Afin d’atteindre cet objectif, la Commission Européenne va proposer un nouveau projet de loi appelé European Chips Act au mois de février. La législation devra permettre à l’Europe de renforcer sa position en ce qui concerne la recherche et l’innovation. L’UE souhaite aussi s’assurer son leadership en matière de conception et de production.
L’Union Européenne devrait également soutenir la production via des aides publiques et améliorer sa « boite à outils » pour anticiper et mieux réagir aux pénuries. Et la proposition de loi devrait aussi inclure des programmes pour les petites entreprises.
« Cela nous aidera à devenir un acteur plus puissant, pas seulement sur quelques niches, mais à travers toute la chaîne de valeur », a expliqué Ursula von der Leyen.

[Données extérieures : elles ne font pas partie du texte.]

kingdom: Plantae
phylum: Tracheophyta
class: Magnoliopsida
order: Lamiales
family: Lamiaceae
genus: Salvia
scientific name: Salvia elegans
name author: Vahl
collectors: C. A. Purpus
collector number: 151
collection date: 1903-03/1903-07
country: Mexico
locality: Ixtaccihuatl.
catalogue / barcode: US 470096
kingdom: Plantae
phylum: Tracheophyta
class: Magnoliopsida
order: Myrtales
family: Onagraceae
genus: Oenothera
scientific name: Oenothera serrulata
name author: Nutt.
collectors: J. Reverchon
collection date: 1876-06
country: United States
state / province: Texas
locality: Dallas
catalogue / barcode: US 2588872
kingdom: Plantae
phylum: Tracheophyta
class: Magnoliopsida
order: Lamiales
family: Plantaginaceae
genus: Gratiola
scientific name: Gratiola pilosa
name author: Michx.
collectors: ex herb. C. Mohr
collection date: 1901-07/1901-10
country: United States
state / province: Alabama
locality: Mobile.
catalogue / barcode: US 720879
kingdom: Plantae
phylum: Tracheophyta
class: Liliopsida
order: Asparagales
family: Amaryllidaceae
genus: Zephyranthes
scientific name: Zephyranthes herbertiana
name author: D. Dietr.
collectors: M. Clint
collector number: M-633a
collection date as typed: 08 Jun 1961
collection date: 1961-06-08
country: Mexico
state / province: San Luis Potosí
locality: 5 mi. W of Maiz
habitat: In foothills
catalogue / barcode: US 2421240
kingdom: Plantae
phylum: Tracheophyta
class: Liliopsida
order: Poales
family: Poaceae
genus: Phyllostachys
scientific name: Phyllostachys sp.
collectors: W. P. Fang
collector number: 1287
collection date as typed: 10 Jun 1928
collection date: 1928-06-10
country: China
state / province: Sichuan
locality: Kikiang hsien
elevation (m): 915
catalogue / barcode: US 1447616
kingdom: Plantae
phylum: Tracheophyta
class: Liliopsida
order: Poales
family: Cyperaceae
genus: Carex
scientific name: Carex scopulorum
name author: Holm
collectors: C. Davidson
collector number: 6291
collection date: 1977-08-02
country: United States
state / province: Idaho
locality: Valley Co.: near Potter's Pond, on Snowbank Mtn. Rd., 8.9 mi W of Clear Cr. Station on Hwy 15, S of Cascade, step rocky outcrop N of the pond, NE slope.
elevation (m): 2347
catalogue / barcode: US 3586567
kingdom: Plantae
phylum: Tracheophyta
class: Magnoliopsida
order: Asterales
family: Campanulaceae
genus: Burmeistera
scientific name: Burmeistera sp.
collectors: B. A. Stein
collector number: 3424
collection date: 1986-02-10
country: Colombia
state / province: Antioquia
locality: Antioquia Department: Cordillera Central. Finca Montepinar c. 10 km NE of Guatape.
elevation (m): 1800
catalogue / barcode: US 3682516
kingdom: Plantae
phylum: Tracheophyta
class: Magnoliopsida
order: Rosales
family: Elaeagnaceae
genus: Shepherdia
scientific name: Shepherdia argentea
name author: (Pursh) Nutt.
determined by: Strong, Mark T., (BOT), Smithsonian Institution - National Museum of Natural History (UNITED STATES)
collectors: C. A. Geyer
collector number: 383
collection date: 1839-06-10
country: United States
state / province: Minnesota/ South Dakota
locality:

Si l’Europe est dépendante d’autres pays en ce qui concerne l’approvisionnement en puces, la présidente de la Commission Européenne rappelle que l’UE est le centre mondial de la recherche. Et par ailleurs, l’Europe est également très bien positionnée en ce qui concerne les matériaux utilisés pour fabriquer les puces, ainsi que les équipements nécessaires pour construire des usines de puces (d’ailleurs, récemment, Intel a fait une grosse commande auprès d’une société néerlandaise devenue incontournable dans le secteur).
Une course ?
Notons que l’European Chips Act avait déjà été évoqué en 2021. « Alors que la demande mondiale a explosé, la part de l’Europe dans l’ensemble de la chaîne de valeur, de la conception à la capacité de fabrication, a diminué. Nous dépendons de puces de pointe fabriquées en Asie. Ce n’est donc pas seulement une question de compétitivité. C’est aussi une question de souveraineté technologique », avait déclaré la présidente de la Commission Européenne, lors d’un discours en septembre.
Et par ailleurs, comme l’UE, les États-Unis comptent aussi augmenter leur production de puces. Comme l’a expliqué le commissaire européen Thierry Breton dans un billet de blog, les USA veulent investir massivement pour créer un centre de recherche et ouvrir des usines. De son côté, Taiwan se bat pour maintenir son leadership dans la fabrication. Et la Chine « essaie de combler le fossé technologique ».